To be honest, I have not sung this hymn very many times in my life, but I absolutely love the words to it.  I will point out two of my favorite lines and let you think about the rest of the song.  ” Two wonders I confess; The wonders of redeeming love and my unworthiness.  “My sinful self my only shame, my glory all the cross.”  I could not have said that better myself.  I am ashamed of “my sinful self” and the only glory I have is in His cross!

As Ignorant As A Beast

So foolish was I, and ignorant: I was as a beast before thee.  Nevertheless I am continually with thee: thou hast holden me by my right hand.

Psalm 73:22-23

In this Psalm of Asaph, he refers to himself as “foolish” and “ignorant.”  He then says that he was “as a beast” before the Lord.  That seems fairly harsh.  I generally wouldn’t say that I am “as ignorant as a beast,” though many times in my life that has probably been true.  What was it that caused Asaph to make such a declaration?

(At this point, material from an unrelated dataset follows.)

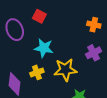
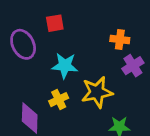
red square: (39, 16) -> (55, 23), turned -32
orange cross: (94, 25) -> (120, 40), moved

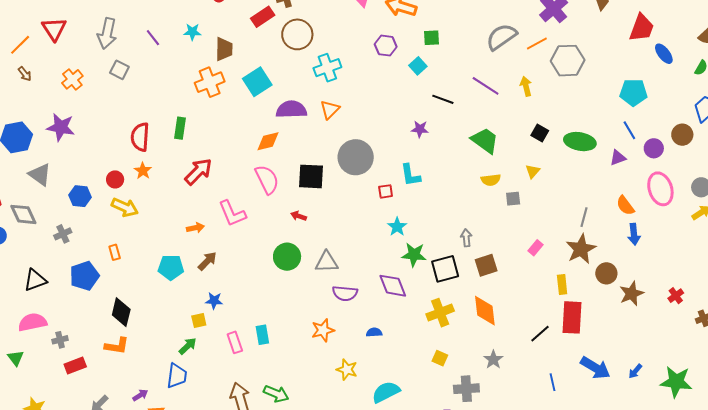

In the first fifteen verses of this Psalm, he is thinking about all of the unrighteous people and is finding himself becoming jealous of them.  He even goes so far as to say “Verily I have cleansed my heart in vain.”  He thought that, because the wicked seemed to be doing well and living care-free lives, it was pointless for him to have followed and obeyed the Lord. 

While we might read this account and be horrified that someone would actually think that, we might do well to check out own hearts to make sure that we do not have a little of that spirit within us.  It’s very easy to become jealous of those who do wrong.   It’s easy sometimes to get a “why me, God?” type of attitude when we face adversity and see others around us who don’t even know God seeming to prosper.

But then Asaph went to the house of the Lord and he “saw their end.”  When he considered that, he immediately understood that no matter what he was facing, his end was far, far better than theirs.  And that is the context in which he proclaims that he is as ignorant as a beast.

While I like animals, I have no desire to be as ignorant as one.  I had better keep my eyes on the Lord.